I really like dresses (seriously), but the whole wedding dress thing always smacks to me of pretending to be something you’re not.
Ball gowns are beautiful, but when you really get down to it, its not that a ball gown is inherently more beautiful than a shorter dress, it’s just that we’re not dreaming of shorter dresses as much. Like everything else we get sold on, if we stopped looking at them, we’d get over them (if you’ve ever gone from being a regular reader of fashion magazines to stopping, you’ll know exactly what I’m talking about. It starts to seem way less important. By the way, I recommend doing that). Short dresses can be just as beautiful/badass as ball gowns.
So as far as I can tell, the reason we’re into the big long dress is because of its association with…money. I mean seriously, where else are dresses like this worn? Big celebrity events like the Oscars. Charity balls for rich people. And sure, occasionally, a non-middle class segment of society will hold actual private balls, where everyone is indeed attired in formal long dresses (I’ve seen it at a 21st).
So here’s my concession: if your wedding reception is literally a ball, because that’s the kind of thing you can afford, go ahead and wear a ball gown. All your guests will be in ball attire too. But for rest of us, the vast majority, how about we bring some authenticity to it, and dress along similar lines to how would dress for the kind of party you are giving?
So many budget wedding tips seem to boil down to advice about how to look like you’ve spent more money than you did. Broke-Ass Bride runs a column for brides that are struggling to find wedding dresses they can afford, where she finds less expensive takes on dresses that are expensive, so that you can spend $800 on a dress instead of a few thousand on something similar. Instead of these shenanigans, why not just have an event that’s proportionate to what you can pay for?

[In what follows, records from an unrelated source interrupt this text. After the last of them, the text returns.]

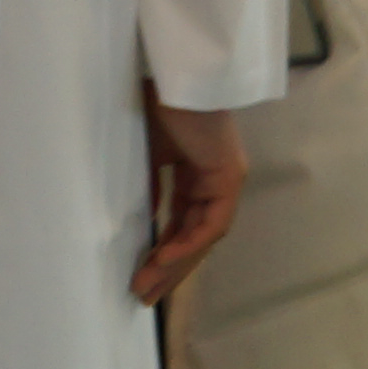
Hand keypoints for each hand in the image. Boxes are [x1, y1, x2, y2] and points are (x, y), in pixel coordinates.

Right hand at [130, 96, 249, 306]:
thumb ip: (148, 184)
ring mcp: (226, 181)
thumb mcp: (146, 151)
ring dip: (175, 265)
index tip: (139, 274)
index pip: (182, 224)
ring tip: (146, 287)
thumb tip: (143, 216)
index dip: (162, 251)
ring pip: (203, 238)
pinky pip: (209, 224)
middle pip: (194, 238)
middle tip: (142, 295)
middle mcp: (218, 181)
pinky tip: (162, 259)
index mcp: (199, 173)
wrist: (174, 73)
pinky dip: (186, 244)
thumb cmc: (155, 100)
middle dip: (168, 269)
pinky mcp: (228, 178)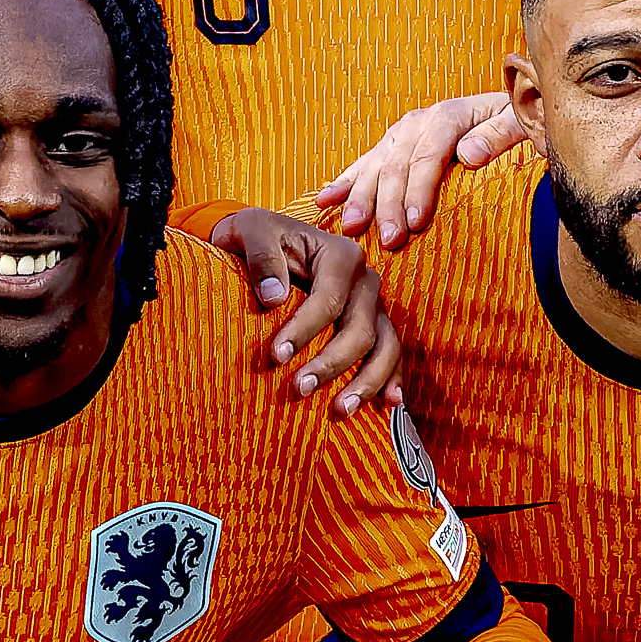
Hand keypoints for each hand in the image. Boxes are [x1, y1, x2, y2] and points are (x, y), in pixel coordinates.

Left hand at [199, 203, 404, 409]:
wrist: (264, 244)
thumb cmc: (256, 238)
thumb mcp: (249, 231)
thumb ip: (261, 256)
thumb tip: (274, 296)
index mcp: (340, 254)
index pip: (328, 299)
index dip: (304, 331)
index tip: (276, 356)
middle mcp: (365, 280)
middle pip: (359, 329)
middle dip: (331, 363)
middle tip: (300, 388)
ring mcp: (372, 305)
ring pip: (383, 347)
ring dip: (365, 382)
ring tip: (341, 410)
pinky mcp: (372, 326)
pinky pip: (389, 355)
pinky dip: (391, 380)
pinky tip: (389, 404)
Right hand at [307, 87, 528, 245]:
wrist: (515, 104)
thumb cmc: (522, 120)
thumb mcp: (524, 121)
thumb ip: (501, 133)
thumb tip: (468, 153)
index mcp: (451, 115)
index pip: (429, 154)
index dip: (419, 189)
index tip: (416, 223)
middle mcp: (421, 120)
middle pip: (398, 163)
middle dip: (389, 204)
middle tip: (388, 240)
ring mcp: (404, 132)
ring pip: (376, 164)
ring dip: (361, 196)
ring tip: (351, 226)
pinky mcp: (395, 143)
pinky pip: (365, 162)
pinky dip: (344, 181)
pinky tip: (323, 200)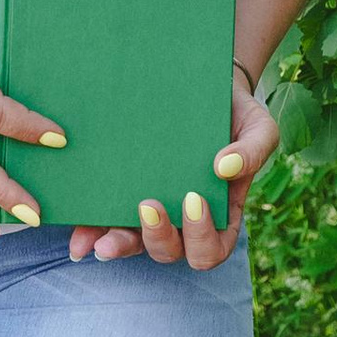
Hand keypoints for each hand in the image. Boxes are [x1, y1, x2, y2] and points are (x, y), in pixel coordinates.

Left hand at [70, 65, 275, 269]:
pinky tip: (78, 233)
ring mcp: (149, 209)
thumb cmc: (235, 113)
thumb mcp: (258, 128)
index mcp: (219, 215)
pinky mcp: (121, 191)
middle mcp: (181, 220)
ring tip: (99, 241)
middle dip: (156, 238)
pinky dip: (90, 229)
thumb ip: (253, 151)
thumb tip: (224, 169)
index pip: (211, 248)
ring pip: (132, 243)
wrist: (201, 85)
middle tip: (147, 206)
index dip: (201, 237)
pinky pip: (104, 219)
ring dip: (116, 245)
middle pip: (168, 251)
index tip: (193, 199)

Then there’s the ritualistic aspect to bridal attire. In all cultures, ritual is used to imbue meaning to things you want to mark as important, and this often takes the form of special attire or decoration. So maybe you’re worried you won’t feel special enough, feel bridal enough without the long formal dress (I kind of feel it’s unfair to grooms though. They’re usually dressed just like all the other men. What special thing do they get? A boutonniere identical to the one their attendant is wearing?).
Well, there’s still plenty you can do to look bridal, that doesn’t involve pretending you’re richer than you are: have flowers in your hair, carry a bouquet, wear white (though dog knows, I’m not giving prescriptions here). And by all means, have your outfit be a bit more special than what you usually wear. Just don’t dress like you’re going to a separate event from all your guests.